Avec ses signes bien alignés la typogra­phie trompe son monde, chaque stro­phe est une lacération.

Dans les bois de la mémoire
les rires décapi­tent les branches
où se balancent
trois fois oraculaires
les corps de fillettes
pen­dues par leur chevelure
crissant inces­te

L’i­den­tité : … dépos­er l’é­tat civ­il au ves­ti­aire / à trouer son prénom (…) les cer­cueils de mes moi / à genoux dans le sperme bleu (…) Mon être ? / un rac­cour­ci de néant. L’o­rig­ine : gang bang au sous-sol de la nais­sance. Et puis l’inces­te, ver­bal. Celui du père qui muselle les filles-fleurs / sous un raz-de-marée de con­sonnes phalliques. C’est comme si, le vieux Tirésias étant mort avec le monde ancien, le chara­bia des dieux avait sacré le tri­om­phe des maîtres, Jocaste et Oedipe enroulés dans leurs rets mor­tifères, entraî­nant tous les autres dans l’im-monde tour­bil­lon. Enfants, votre chemin désor­mais, loin de trou­ver asile à Colone, s’est per­du dans des zones de marécages entre présence et absence. Pas de paysage dans cette clameur mais, par éclats, des « glimpses » sur un monde de rap­ine, de chas­se à l’épieu et de livres sans phrases.

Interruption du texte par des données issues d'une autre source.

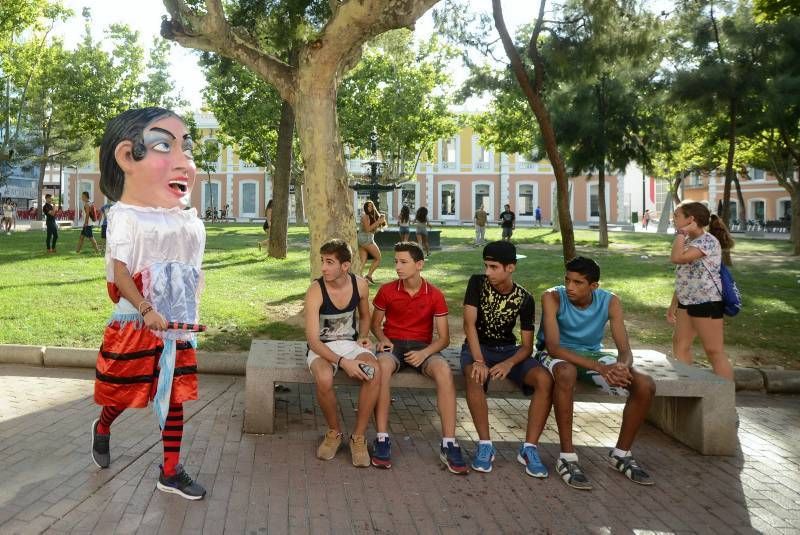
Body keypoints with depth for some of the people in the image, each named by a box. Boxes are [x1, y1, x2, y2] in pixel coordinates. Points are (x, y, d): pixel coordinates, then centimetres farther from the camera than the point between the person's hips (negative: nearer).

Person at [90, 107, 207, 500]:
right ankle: (102, 429, 47)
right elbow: (120, 275, -18)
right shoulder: (127, 217, -14)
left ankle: (171, 472, 20)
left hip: (178, 328, 5)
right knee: (123, 393, 13)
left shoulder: (189, 222, 4)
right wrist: (147, 311, -25)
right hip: (135, 327, -5)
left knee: (174, 398, 8)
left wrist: (190, 315, 7)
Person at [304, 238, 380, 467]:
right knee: (324, 378, -37)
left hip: (351, 344, 3)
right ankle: (334, 432, -7)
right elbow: (312, 339, -22)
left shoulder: (360, 285, -5)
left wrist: (363, 336, -2)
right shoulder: (316, 290, -18)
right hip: (322, 348, -3)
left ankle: (359, 436, -13)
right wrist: (343, 362, -33)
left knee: (374, 372, -30)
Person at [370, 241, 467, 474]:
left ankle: (449, 445, -30)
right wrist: (383, 339, -9)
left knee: (444, 371, -34)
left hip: (423, 347, 0)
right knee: (382, 366, -38)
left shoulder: (435, 295, -1)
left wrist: (424, 352, -19)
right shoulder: (387, 291, 1)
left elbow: (444, 338, 0)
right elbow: (375, 324, 14)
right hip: (393, 344, 0)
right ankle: (382, 440, -34)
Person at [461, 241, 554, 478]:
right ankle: (485, 444, -25)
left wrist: (509, 363, -29)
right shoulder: (477, 283, -9)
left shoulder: (524, 299, -7)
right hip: (477, 347, -2)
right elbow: (469, 323, -17)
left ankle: (529, 447, -18)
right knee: (474, 375, -38)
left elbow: (527, 345, -7)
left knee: (545, 379, -25)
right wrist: (479, 361, -30)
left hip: (509, 350, 2)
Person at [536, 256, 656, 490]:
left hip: (591, 353, 4)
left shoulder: (610, 302, -11)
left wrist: (622, 366, -41)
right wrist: (600, 367, -40)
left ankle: (621, 453, 5)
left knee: (646, 385, -16)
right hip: (557, 354, -4)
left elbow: (625, 349, -14)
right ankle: (567, 457, -30)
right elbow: (553, 346, -30)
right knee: (567, 373, -42)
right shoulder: (553, 297, -22)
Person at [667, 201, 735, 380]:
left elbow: (676, 258, -31)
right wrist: (673, 304, 17)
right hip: (686, 302, 10)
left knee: (714, 351, -5)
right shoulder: (689, 242, 12)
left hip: (706, 303, -10)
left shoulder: (708, 241, -17)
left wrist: (681, 233, -18)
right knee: (680, 344, 15)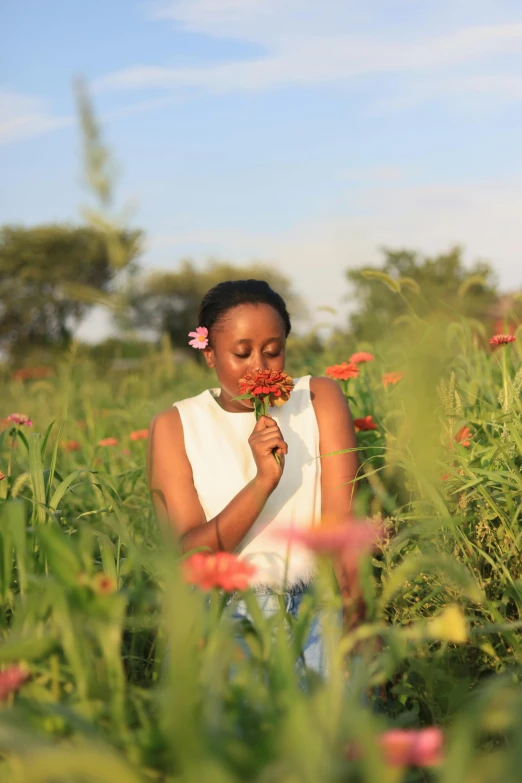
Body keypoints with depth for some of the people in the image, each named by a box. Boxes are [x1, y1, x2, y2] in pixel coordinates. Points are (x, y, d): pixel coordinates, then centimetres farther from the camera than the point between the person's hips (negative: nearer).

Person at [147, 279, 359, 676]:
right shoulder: (175, 426, 4)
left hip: (314, 609, 0)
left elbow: (341, 521, -5)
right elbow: (187, 555, -5)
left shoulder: (319, 398, 5)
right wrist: (263, 481, -18)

Sur la page blanche au blanc ina­pais­able, Véronique Bergen écrit l’amour, le crie : tu m’ex­folies… Rab­otant mes cris en biseau… Ta main refer­mée / sur mes mémoires qui saig­nent / tu me souf­fles / Go to Gom­or­rhe. Ce pays, c’est post-Para­mount apoc­a­lypse, on cherche une vie, on va même dans les épines du passé / Flash-back dans les forêts / d’où per­son­ne ne revient / Défilé de mode print­emps-été 1944 / sur les podi­ums d’Auschwitz.

Car cet espace frag­men­té est aus­si une boîte de vieilles pho­tos déchirées :

les débris de mon espace d’avant
aspi­rant
au fil des zébrures du cuir
les fan­tômes
de ma cham­bre d’enfant…

Élé­ments d’une épistémé post mod­erne que l’au­teur, née d’une dévi­a­tion d’atomes, quand la mort béco­tait / les par­tic­ules de vie, née vio­lée par la lumière, a déjà explorée dans ses nom­breux autres livres.

Le mot a désor­mais les ailes arrachées et tous red­outent / le devenir borgne du Livre. Ça chante pour­tant. Ce lyrisme a quelque chose de viv­i­fi­ant. Et par­fois drôle.

Sous tes bottes de chasseresse
mes cent et une peurs
(…) délivrent une parade sauvage
de cap­tive quadrupède
accroc à l’élégance
de tes rires-épées.

Véronique Bergen saisit des mots jadis sacrés. Loin de les acca­bler, son vers ample et tor­turé les relance dans la vie : le rivage de ton Déca­logue… paupière suaire de minu­it… génu­flex­ion devant ta loi… mes cuiss­es ouvertes à ta vis­i­ta­tion.Le sacré est tou­jours là, rede­venu ce qu’il doit rester : incan­des­cent, intouchable.

Ain­si le poème défer­le en un rigoureux rinceau de fer­railles rouges forgés à grands coups de masse. Geste ver­bal regorgeant de vie, de bru­tal­ité, d’hu­mil­i­a­tion & d’élans, par­ti de la brûlure inex­tin­guible d’une force qui ne se sait ni corps ni per­son­ne : Au com­mence­ment / (…) poudre de fil­lette broyée, avant que de s’ori­en­ter, de trou­ver son ori­ent dans l’autre. Loin du rack­et pater­nel, dans une lacérante ren­con­tre : Ta voix / un rire qui descelle mes pier­res tombales / un astre qui me tire par le sexe / un principe de cer­ti­tude / qui bâil­lonne mes peurs / et me haute cou­ture / anneaux de métal / en tra­vers de mes spasmes.

Sans ironie, dans une éprou­vante nou­velle nais­sance, une sym­phonie des amantes,Can­tique des can­tiques néo-trib­al. Comme si l’amour devait recom­mencer de zéro, avant l’al­pha­bet, avant les trou­ba­dours, avant l’hu­man­isme. Deu­calion et Pyrrha cail­las­sant les ruines de ce champ post atom­ique pour en faire naître… Quoi ? Quelle human­ité ? À nous de jouer.